(Collected data)

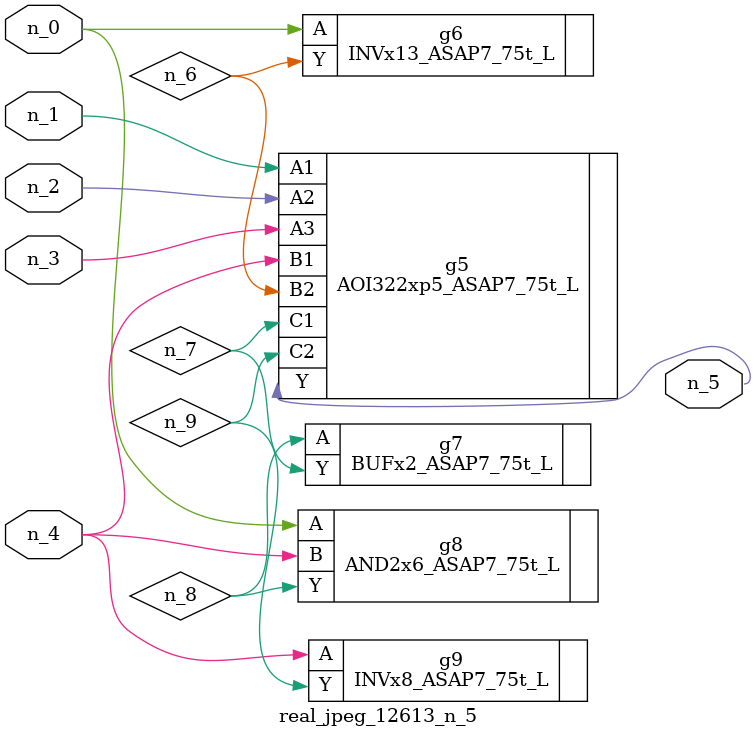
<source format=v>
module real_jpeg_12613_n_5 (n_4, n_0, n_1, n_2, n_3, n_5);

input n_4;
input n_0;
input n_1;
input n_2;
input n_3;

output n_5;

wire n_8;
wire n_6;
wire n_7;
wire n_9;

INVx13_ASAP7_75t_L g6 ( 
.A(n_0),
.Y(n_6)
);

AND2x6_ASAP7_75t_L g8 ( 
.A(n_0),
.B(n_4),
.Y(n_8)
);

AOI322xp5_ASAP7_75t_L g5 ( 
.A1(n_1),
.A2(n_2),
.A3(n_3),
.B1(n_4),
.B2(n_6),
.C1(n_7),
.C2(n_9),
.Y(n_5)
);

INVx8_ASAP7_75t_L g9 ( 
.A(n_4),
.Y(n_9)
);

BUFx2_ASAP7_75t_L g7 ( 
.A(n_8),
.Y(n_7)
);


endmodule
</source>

--

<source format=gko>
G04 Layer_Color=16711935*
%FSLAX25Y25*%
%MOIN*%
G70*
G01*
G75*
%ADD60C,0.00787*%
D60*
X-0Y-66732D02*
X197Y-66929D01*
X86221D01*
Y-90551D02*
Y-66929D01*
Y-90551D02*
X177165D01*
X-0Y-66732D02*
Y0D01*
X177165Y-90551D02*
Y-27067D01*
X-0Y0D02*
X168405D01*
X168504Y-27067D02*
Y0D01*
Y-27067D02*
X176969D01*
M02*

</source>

*YOUR ASSIGNMENT:*
From the data above, copy each line that has the string "input".

*ANSWER TO THIS TASK:*
input n_4;
input n_0;
input n_1;
input n_2;
input n_3;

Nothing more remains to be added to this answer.